É apenas uma imagem da net da qual não conheço o autor mas gosto dela porque me transporta àquelas tardes em que chegava do trabalho, lanchava qualquer coisa e saía logo a seguir com o nosso Rex, um cão de raça Labrador cujo perfil era igualzinho ao da imagem e que olhava dessa mesma forma para mim inúmeras vezes enquanto caminhávamos - e conversávamos - juntos até ao anoitecer pelo sossego dos campos da minha Beirã.
Era lindo, o Rex. Negro como uma amora madura e mais inteligente do que algumas pessoas. E era também amigo, até à medula. Conosco viveu feliz uns bons anos até a leshmaniose aparecer em meados dos anos 90 para o infetar e provocar prematuramente a sua morte por eutanásia, em virtude de nesse tempo ainda não haver vacinas e a perigosidade ser desconhecida causando natural receio ao veterinário que a diagnosticou, pela pouca informação então existente.
Adorado por todos nós, foi deveras traumatizante. A família fugiu toda para o primeiro andar para não assistirem a nada. De coração triste mas entendendo ser o melhor que havia a fazer quer para acabar com o sofrimento do nosso querido amigo já com várias feridas incuráveis, quer por razões sanitárias para proteger a nossa saúde, chamei pelo Rex, já debilitado, mas que obedientemente veio ter comigo sem hesitar.

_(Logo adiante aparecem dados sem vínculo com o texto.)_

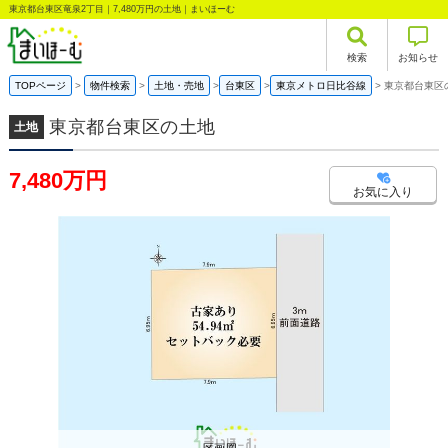
東京都台東区竜泉2丁目｜7,480万円の土地｜まいほーむ
検索
お知らせ
TOPページ
物件検索
土地・売地
台東区
東京メトロ日比谷線
東京都台東区
東京都台東区の土地
土地
7,480万円
お気に入り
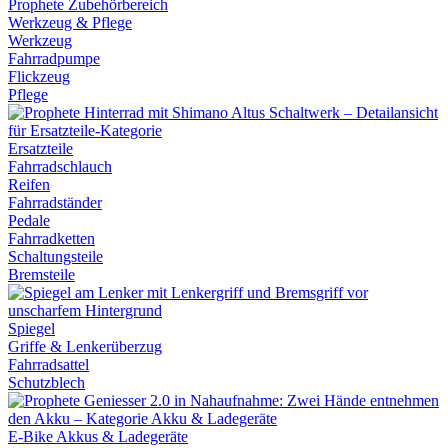
Werkzeug & Pflege
Werkzeug
Fahrradpumpe
Flickzeug
Pflege
Ersatzteile
Fahrradschlauch
Reifen
Fahrradständer
Pedale
Fahrradketten
Schaltungsteile
Bremsteile
Spiegel
Griffe & Lenkerüberzug
Fahrradsattel
Schutzblech
E-Bike Akkus & Ladegeräte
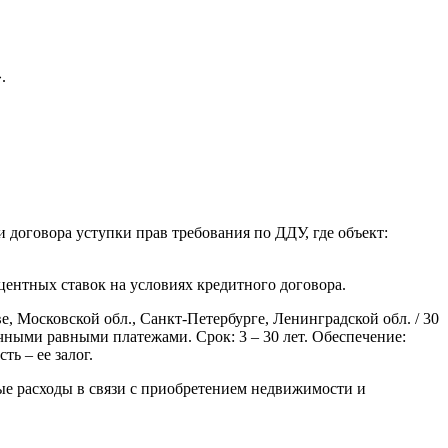
.
и договора уступки прав требования по ДДУ, где объект:
центных ставок на условиях кредитного договора.
ве, Московской обл., Санкт-Петербурге, Ленинградской обл. / 30
ячными равными платежами. Срок: 3 – 30 лет. Обеспечение:
ь – ее залог.
ные расходы в связи с приобретением недвижимости и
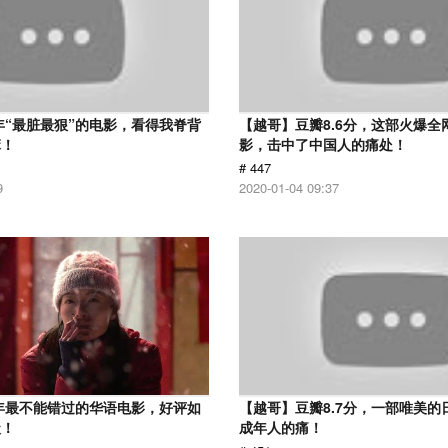
7年“最脏最狠”的电影，看得我脊背
【越哥】豆瓣8.6分，这部火爆全
麻！
影，击中了中国人的痛处！
# 447
9
2020-01-04 09:37
9年最不能错过的华语电影，好评如
【越哥】豆瓣8.7分，一部唯美的
级！
成年人的痛！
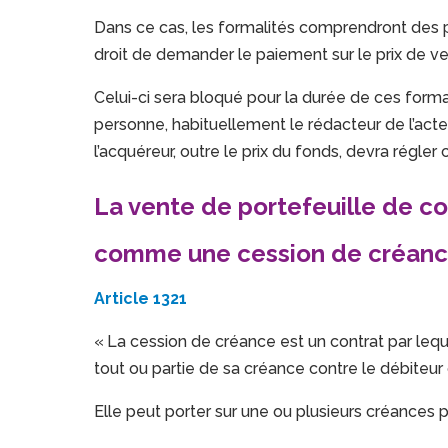
Dans ce cas, les formalités comprendront des publ
droit de demander le paiement sur le prix de ve
Celui-ci sera bloqué pour la durée de ces formal
personne, habituellement le rédacteur de l’act
l’acquéreur, outre le prix du fonds, devra régler c
La vente de portefeuille de c
comme une cession de créanc
Article 1321
« La cession de créance est un contrat par leque
tout ou partie de sa créance contre le débiteur 
Elle peut porter sur une ou plusieurs créances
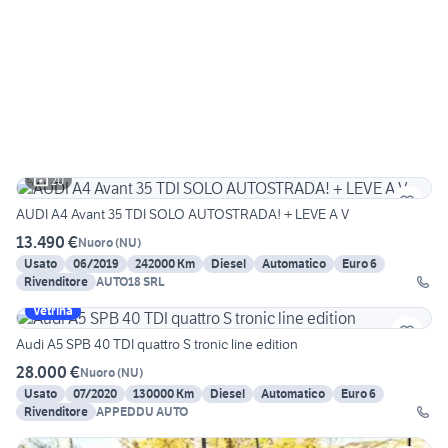
20
AUDI A4 Avant 35 TDI SOLO AUTOSTRADA! + LEVE A V
13.490 €
Nuoro
(
NU
)
Usato
06/2019
242000 Km
Diesel
Automatico
Euro 6
Rivenditore
AUTO18 SRL
Vetrina
Audi A5 SPB 40 TDI quattro S tronic line edition
28.000 €
Nuoro
(
NU
)
Usato
07/2020
130000 Km
Diesel
Automatico
Euro 6
Rivenditore
APPEDDU AUTO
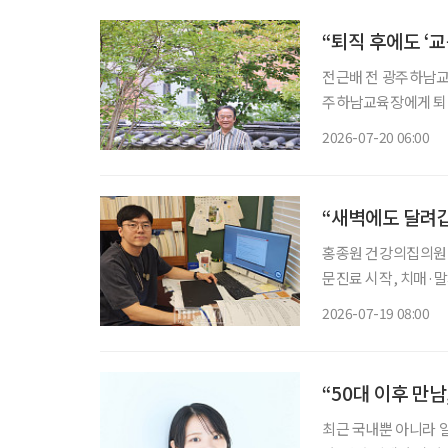
“퇴직 후에도 ‘
전근배 전 광주하남교육장 많은 사람이 퇴직을 인생의 쉼표라고 말한다. 하
주하남교육장에게 퇴직
히 학교폭력 예방 
2026-07-20 06:00
조직해 활동하고 있다
“새벽에도 달려
홍종원 건강의집의원 
문진료 시작, 치매·말기암 등
‘새벽 3시에 연락해도
2026-07-19 08:00
아갔을 때는 이미 숨
“50대 이후 만남
최근 국내뿐 아니라 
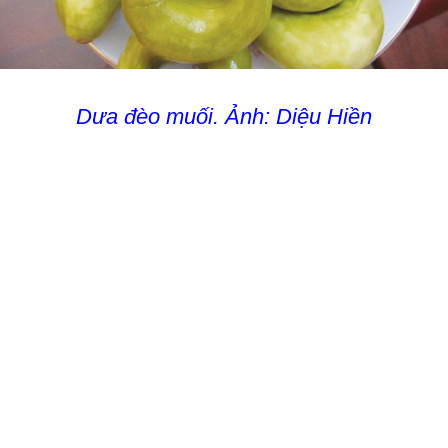
Dưa đèo muối. Ảnh: Diệu Hiền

Sentei-me no chão da tapada que faz parede com a nossa casa indicando-lhe o chão ao meu lado e o meu colo, dizendo:
- Rex, deita aqui!
E ele deitou-se no chão ao meu lado e pousou a cabeça no meu colo tranquilamente, nada desconfiado com a presença do Dr Veterinário que entretanto ia preparando a seringa. Tentei ser forte mas não consegui. As lágrimas como punhos começaram a correr-me cara abaixo enquanto lhe acariciava a cabeça como que a pedir-lhe desculpa.
O Dr colocou o garrote elástico na pata para lhe salientar a veia sem dizer nada, com profissional precisão introduziu a agulha e muito lentamente começou a premir o êmbolo da seringa. Ainda o fatal líquido ia a meio e já o Rex aparentemente dormia. Deu um suspiro longo e descansado e quando o injetável chegou ao fim já ele estava morto. O nó na minha garganta não me deixava quase respirar e era incapaz de falar.
O Dr percebeu a minha incapacidade e disse apenas:
- Vou-me embora, falamos depois.
Fiquei sozinho com o meu inseparável amigo até ele arrefecer. Por detrás das cortinas da janela do primeiro andar os filhos e a mulher espreitavam e choravam também. Por fim fui buscar uma enxada, cavei uma cova funda o suficiente para o sepultar ali mesmo onde ainda permanece, cortei um braçado grande de silvas e cobri a cova colocando em sua volta uma fileira de pedras grandes para impedir que os javalis, os saca-rabos ou outros predadores selvagens que por aqui abundam o tentassem desenterrar para devorar.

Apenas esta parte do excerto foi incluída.